Cover image of blonde-haired woman sitting on the floor by a spewing yellow fire hydrant

Lately, I have been taken with books by young female dynamos: Tami Lahren’s Never Play Dead captivated me in August, and now I have a new one to share: Girl, Wash Your Face by Rachel Hollis.

In both cases, I had not heard of these media personalities before. They were not people I followed nor had really come across in the media I read, watch or listen to. Goes to show there is always more to be discovered!

Again, the book cover caught my eye in a bookstore. This time, I was browsing the Valparaiso University bookstore after visiting the Brauer Museum of Art on the same campus.

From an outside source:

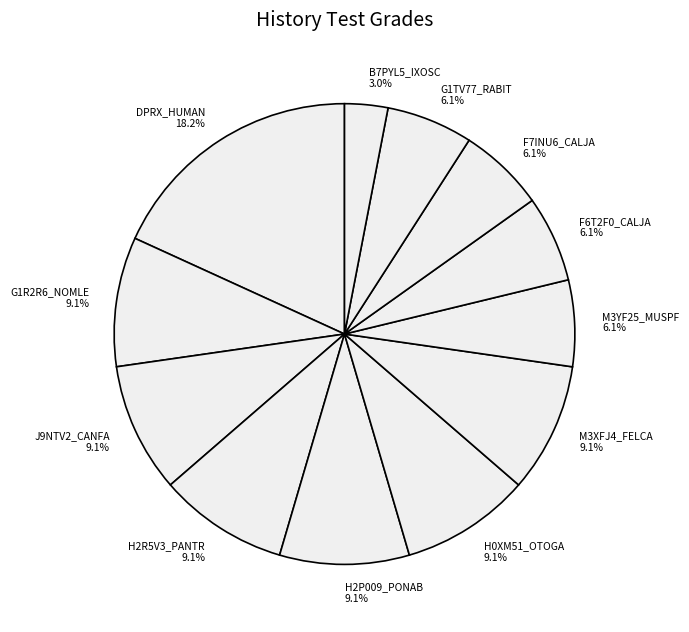

To the nearest percent, what is the difference between the largest and smallest slice percentages?

15%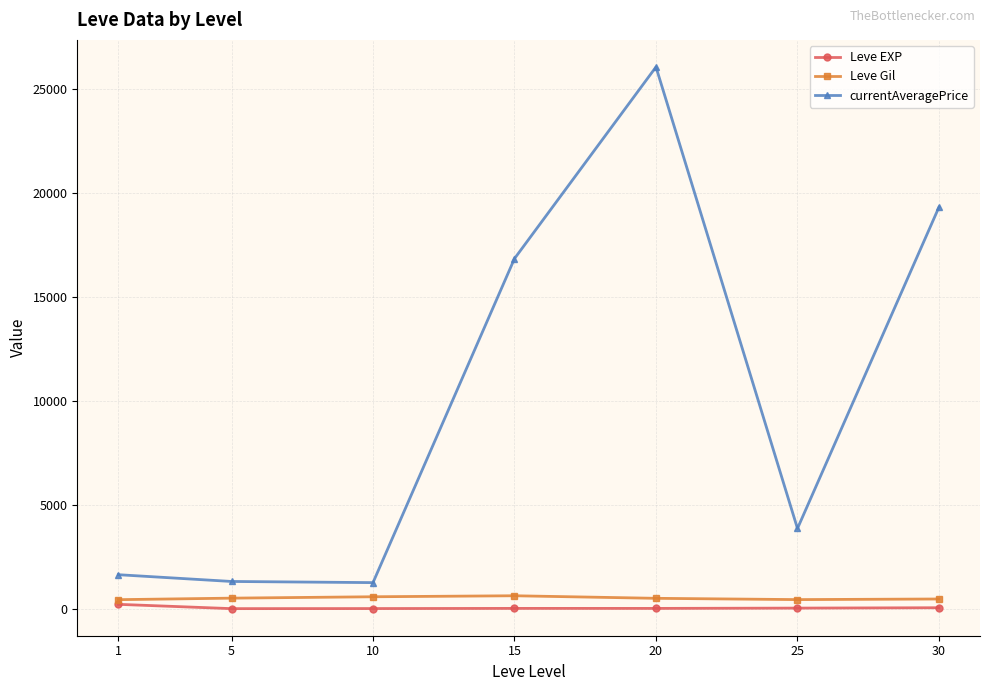

True or false: currentAveragePrice and Leve Gil intersect in this chart.

False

Side note: that’s one thing I like to do, especially for artist dates: visit a university art museum.

I have stumbled upon amazing treasures on visits to university art museums:

Rust Red Hills by Georgia O’Keefe, 1930
Brauer Museum of Art, Valparaiso University, Indiana

I certainly didn’t expect to find a stunning Georgia O’Keefe painting in a little campus museum in northwestern Indiana!

Treasures can be found. You just have to go looking!

Back to Rachel Hollis’s book: The cover with the spewing yellow fire hydrant and the wet-faced, blonde-haired woman beside it beckoned from a shelf at the Valparaiso University bookstore. As I leafed through it, I spotted phrases such as:

THINGS THAT HELPED ME:

I stopped reading reviews.

I write for myself.

Boxed wine.

Intriguing! I’m not into boxed wine, (In fact, last night I brought a 3-liter box of wine I’d been gifted to my memoir class as my husband and I would never finish it.), but I thought:

Here’s someone with spunk and attitude, someone who’s willing to write down and share what’s actually going on in her life.

And so I bought Girl, Wash Your Face, and read it in two days. Clearly, I was entertained; I was taken by her voice. I loved her candor, and I found several of her insights stuck in my head. She sets out to debunk lies women tell themselves, and I am sure many men do, too. I am actually not so much into her approach of addressing only women, but that’s again a side note. I found many, many phrases to underline, and so I’ll share some:

Your life is supposed to be a journey from one unique place to another; it’s not supposed to be a merry-go-round that brings you back to the same spot over and over again.

p. yv

Not that I hadn’t heard this before. It mirrors the famous saying, commonly attributed to Albert Einstein: “The definition of insanity is doing the same thing over and over again, but expecting different results.”

But it never hurts to hear it again, put in a different way!

I love who I am even when I do things I’m not proud of.. it’s possible because I know I am ultimately in control of making change…

p. yvi

the gift of life is that we get another chance tomorrow… Life isn’t meant to be merely survived–it’s meant to be lived.

p.4

I figured out what makes me happy and I do those things.

p.8

Duh, right? Plain truth spoken!

You are in charge of your own life, sister, and there’s not one thing in it that you’re not allowing to be there. Think about it.

p. 9

The idea of doing nothing makes my skin crawl.

p.18

Mine, too! Well, I wouldn’t put it that way but yes,

learning to do nothing has been super hard for me.

No matter how many times I’ve stepped off the workaholic hamster wheel, I somehow always find myself back on. And then I have to relearn to step off (see Learning to Pace Myself.).

Says Rachel Hollis:

Learning to rest is an ongoing process.

p. 30

Indeed it is.

…your reality is colored much more by your past experiences than by what is actually happening to you.

p. 59

Her chapter on “I should be further along by now” – the soul- and creativity-killing human propensity to compare ourselves to others – really resonated with me.

We’re focusing all of our attention on the absence of something.

p. 105

God has perfect timing, and it’s highly possible that by not being where you thought you should be, you will end up exactly where you’re meant to go.

p. 110

Big dreams shouldn’t have expiration dates. As long as you’re working towards the things you hope to accomplish, it shouldn’t matter if it takes you a month or a decade.

p. 111

There is so much more I could share from this book. I particularly appreciated that Rachel Hollis, like Tami Lahren, has a sense of God in her life, a higher power in the world. While her religion isn’t mine, I share that faith in God. Thus I find it hard to accept advice and insights from someone, who doesn’t have a sense of us humans not having all the answers.

This is the second time I am impressed with a book by a woman much younger than me, who has many wise things to say, who is a force to be reckoned with, but who also believes in God. It is refreshing, and it is hopeful.